▶ _BRIEF A_
Write out the records word for word, from their first line through the line that contains "v(-37.61, 77.75) *", including both of those lines.

▶ _EXTRACTED TEXT_
"""

# Horizontal Pivot Rod



## milbel (Jan 11, 2010)

I am remodeling our bathroom and am installing a new sink & faucet assembly. The horizontal pivot rod, that came with the faucet assembly, is too short for the span between the drain and the faucet on the sink by 2-3 inches.
Is there anywhere I can buy a longer pivot rod, or a way to adapt the standard one?


----------



## GregC (Jan 16, 2010)

Hello, sometimes you have to make a bend in the vertical extension piece that comes down from the "lift rod" of the faucet. You should have an extension rod with a wing nut or thumb screw to adjust up and down, and holes in that piece to slide over the "pop-up" rod on the tailpiece of the drain from bottom of sink. Is this correct? That "pop-up" rod is usually a standard length. You may need to bend the extension piece to slide it over the "pop-up" rod. Kind of making and "s" shape in the vertical extension. Hope this makes sense.


----------



## Redwood (Jan 17, 2010)

Time to go to a decent hardware store and buy a piece of rod the same diameter as the ball rod and a rod coupling...


----------



## wdlugitch (Mar 3, 2011)

What hardware store would you suggest to obtain such an extension part? I have gone to my local big box stores, and neither has it.


----------



## inspectorD (Mar 3, 2011)

Your local contractor plumbing supply house will have what you need.


----------



## wdlugitch (Mar 4, 2011)

I am going there today.


----------

"""

▶ _LISTED RECORDS_
"""

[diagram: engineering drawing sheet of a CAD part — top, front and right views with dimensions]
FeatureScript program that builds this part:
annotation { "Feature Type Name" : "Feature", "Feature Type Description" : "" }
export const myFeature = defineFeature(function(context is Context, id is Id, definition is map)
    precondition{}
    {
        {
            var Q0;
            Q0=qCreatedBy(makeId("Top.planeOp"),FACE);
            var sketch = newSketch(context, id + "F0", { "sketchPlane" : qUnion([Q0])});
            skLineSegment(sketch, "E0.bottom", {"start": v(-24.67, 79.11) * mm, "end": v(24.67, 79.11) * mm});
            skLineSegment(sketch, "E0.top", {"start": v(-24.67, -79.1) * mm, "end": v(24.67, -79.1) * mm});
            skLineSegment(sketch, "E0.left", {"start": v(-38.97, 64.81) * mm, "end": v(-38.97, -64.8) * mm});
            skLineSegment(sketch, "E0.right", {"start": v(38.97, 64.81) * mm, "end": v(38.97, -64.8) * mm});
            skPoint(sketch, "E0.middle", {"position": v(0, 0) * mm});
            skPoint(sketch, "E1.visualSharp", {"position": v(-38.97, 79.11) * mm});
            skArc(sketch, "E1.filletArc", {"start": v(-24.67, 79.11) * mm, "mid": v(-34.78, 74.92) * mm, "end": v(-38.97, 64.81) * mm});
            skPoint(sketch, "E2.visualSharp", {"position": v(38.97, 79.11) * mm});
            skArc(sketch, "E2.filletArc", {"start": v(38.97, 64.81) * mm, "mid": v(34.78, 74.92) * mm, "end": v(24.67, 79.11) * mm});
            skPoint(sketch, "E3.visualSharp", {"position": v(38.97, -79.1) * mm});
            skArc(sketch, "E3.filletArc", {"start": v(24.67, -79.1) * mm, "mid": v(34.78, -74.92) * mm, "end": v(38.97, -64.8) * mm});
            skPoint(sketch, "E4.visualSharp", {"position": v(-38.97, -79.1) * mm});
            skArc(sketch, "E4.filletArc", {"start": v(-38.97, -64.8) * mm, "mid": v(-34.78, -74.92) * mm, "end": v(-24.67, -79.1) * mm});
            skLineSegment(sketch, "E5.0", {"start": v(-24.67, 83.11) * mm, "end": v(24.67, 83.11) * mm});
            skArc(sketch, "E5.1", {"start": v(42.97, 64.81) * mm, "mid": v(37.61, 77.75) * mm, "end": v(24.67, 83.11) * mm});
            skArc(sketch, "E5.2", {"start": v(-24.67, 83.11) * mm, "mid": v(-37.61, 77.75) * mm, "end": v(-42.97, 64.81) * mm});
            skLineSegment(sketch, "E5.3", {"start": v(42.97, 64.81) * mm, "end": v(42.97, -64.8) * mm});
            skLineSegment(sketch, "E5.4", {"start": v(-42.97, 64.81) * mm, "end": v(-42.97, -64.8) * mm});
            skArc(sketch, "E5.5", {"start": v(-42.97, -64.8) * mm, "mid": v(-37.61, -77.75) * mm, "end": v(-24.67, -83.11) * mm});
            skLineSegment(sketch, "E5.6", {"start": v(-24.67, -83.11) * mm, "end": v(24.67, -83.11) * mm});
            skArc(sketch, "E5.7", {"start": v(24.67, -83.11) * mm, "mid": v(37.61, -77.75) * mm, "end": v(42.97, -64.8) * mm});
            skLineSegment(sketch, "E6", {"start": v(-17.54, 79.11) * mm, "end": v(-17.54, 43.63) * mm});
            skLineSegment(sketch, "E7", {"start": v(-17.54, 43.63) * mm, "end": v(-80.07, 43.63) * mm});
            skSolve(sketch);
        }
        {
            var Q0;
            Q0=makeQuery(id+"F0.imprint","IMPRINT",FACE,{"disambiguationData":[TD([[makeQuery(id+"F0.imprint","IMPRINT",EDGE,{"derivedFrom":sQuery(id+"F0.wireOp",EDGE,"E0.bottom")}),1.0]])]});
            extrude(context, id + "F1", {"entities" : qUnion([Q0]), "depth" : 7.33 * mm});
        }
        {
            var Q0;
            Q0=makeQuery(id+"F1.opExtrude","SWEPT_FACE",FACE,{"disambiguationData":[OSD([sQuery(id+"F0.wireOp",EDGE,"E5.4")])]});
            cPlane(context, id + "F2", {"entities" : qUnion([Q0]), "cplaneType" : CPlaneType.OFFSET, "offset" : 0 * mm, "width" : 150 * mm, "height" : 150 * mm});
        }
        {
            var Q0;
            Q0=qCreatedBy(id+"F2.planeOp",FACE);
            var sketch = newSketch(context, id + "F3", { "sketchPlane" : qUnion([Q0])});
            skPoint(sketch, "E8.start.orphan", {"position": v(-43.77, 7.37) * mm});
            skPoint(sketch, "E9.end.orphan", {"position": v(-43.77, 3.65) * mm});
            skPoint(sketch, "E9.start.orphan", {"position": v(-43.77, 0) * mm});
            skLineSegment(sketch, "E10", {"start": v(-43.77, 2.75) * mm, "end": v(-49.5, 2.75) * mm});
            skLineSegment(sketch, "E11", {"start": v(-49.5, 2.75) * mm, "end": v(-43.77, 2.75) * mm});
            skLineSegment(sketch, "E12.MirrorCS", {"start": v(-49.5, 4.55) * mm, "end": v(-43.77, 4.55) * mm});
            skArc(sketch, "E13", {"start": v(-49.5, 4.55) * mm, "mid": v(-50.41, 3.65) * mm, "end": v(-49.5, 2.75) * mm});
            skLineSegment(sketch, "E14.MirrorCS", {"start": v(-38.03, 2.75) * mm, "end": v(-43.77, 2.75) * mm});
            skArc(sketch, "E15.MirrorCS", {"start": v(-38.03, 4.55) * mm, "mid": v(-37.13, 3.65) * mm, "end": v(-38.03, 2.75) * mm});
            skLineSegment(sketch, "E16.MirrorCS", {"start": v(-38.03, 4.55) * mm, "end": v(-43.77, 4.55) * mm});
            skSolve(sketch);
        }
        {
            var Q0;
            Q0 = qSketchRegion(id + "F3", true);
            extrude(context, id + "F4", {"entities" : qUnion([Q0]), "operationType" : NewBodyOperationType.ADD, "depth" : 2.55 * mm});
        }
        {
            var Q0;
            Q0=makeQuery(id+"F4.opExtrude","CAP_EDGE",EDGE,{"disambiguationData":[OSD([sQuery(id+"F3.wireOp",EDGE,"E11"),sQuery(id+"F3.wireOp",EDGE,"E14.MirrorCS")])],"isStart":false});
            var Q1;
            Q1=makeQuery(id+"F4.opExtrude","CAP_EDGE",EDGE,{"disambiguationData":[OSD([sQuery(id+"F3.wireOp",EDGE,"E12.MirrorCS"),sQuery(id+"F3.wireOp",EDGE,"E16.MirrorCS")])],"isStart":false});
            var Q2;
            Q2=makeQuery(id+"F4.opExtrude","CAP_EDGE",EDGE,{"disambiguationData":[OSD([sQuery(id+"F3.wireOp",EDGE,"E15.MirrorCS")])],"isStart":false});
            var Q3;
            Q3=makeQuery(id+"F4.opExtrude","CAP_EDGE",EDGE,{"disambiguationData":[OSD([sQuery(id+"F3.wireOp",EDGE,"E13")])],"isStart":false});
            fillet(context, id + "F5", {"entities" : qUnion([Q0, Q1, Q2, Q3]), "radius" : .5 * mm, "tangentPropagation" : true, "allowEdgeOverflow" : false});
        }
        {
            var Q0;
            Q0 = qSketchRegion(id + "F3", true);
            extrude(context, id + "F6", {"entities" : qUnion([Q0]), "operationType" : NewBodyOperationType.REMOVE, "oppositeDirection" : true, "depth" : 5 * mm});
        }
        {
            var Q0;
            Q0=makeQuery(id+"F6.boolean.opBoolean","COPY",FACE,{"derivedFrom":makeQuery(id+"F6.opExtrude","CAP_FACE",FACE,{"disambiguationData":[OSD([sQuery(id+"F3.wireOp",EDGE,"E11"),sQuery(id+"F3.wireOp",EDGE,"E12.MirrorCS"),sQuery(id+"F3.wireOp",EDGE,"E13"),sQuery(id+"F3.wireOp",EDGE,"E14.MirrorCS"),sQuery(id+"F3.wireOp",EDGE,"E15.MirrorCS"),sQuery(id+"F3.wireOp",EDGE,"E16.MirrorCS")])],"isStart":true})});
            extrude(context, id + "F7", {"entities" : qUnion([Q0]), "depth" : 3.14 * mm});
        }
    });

"""

▶ _BRIEF B_
In the thread about the horizontal pivot rod, by how much is the rod that came with the faucet assembly too short?

▶ _TASK OUTPUT A_
[diagram: engineering drawing sheet of a CAD part — top, front and right views with dimensions]
FeatureScript program that builds this part:
annotation { "Feature Type Name" : "Feature", "Feature Type Description" : "" }
export const myFeature = defineFeature(function(context is Context, id is Id, definition is map)
    precondition{}
    {
        {
            var Q0;
            Q0=qCreatedBy(makeId("Top.planeOp"),FACE);
            var sketch = newSketch(context, id + "F0", { "sketchPlane" : qUnion([Q0])});
            skLineSegment(sketch, "E0.bottom", {"start": v(-24.67, 79.11) * mm, "end": v(24.67, 79.11) * mm});
            skLineSegment(sketch, "E0.top", {"start": v(-24.67, -79.1) * mm, "end": v(24.67, -79.1) * mm});
            skLineSegment(sketch, "E0.left", {"start": v(-38.97, 64.81) * mm, "end": v(-38.97, -64.8) * mm});
            skLineSegment(sketch, "E0.right", {"start": v(38.97, 64.81) * mm, "end": v(38.97, -64.8) * mm});
            skPoint(sketch, "E0.middle", {"position": v(0, 0) * mm});
            skPoint(sketch, "E1.visualSharp", {"position": v(-38.97, 79.11) * mm});
            skArc(sketch, "E1.filletArc", {"start": v(-24.67, 79.11) * mm, "mid": v(-34.78, 74.92) * mm, "end": v(-38.97, 64.81) * mm});
            skPoint(sketch, "E2.visualSharp", {"position": v(38.97, 79.11) * mm});
            skArc(sketch, "E2.filletArc", {"start": v(38.97, 64.81) * mm, "mid": v(34.78, 74.92) * mm, "end": v(24.67, 79.11) * mm});
            skPoint(sketch, "E3.visualSharp", {"position": v(38.97, -79.1) * mm});
            skArc(sketch, "E3.filletArc", {"start": v(24.67, -79.1) * mm, "mid": v(34.78, -74.92) * mm, "end": v(38.97, -64.8) * mm});
            skPoint(sketch, "E4.visualSharp", {"position": v(-38.97, -79.1) * mm});
            skArc(sketch, "E4.filletArc", {"start": v(-38.97, -64.8) * mm, "mid": v(-34.78, -74.92) * mm, "end": v(-24.67, -79.1) * mm});
            skLineSegment(sketch, "E5.0", {"start": v(-24.67, 83.11) * mm, "end": v(24.67, 83.11) * mm});
            skArc(sketch, "E5.1", {"start": v(42.97, 64.81) * mm, "mid": v(37.61, 77.75) * mm, "end": v(24.67, 83.11) * mm});
            skArc(sketch, "E5.2", {"start": v(-24.67, 83.11) * mm, "mid": v(-37.61, 77.75) * mm, "end": v(-42.97, 64.81) * mm});

▶ _TASK OUTPUT B_
By 2-3 inches.